## What is expected:
From the records below, give the number of lines that include the word "נכון". Add no other words.

Segment Open

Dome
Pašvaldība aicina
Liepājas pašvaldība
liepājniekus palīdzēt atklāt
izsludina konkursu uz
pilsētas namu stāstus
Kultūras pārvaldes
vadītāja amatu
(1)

Segment Closed
Segment Open

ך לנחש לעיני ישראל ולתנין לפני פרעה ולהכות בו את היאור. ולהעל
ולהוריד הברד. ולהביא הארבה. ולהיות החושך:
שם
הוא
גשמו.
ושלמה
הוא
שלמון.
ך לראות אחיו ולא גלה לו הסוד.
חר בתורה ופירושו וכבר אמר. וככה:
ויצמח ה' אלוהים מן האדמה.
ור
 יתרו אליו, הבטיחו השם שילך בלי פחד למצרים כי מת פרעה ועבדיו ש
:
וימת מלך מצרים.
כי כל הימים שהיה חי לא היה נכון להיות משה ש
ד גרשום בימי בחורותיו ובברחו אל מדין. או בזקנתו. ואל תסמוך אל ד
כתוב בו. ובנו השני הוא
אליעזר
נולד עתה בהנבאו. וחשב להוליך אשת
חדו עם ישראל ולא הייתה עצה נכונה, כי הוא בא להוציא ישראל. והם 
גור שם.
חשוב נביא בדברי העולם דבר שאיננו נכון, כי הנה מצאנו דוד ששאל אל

Segment Closed
Segment Open

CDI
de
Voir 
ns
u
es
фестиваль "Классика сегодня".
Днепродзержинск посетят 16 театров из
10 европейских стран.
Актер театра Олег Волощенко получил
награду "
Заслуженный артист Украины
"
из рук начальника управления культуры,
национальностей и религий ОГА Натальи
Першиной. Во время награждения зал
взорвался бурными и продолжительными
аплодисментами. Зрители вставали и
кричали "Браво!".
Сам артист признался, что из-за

Segment Closed

## Result:
2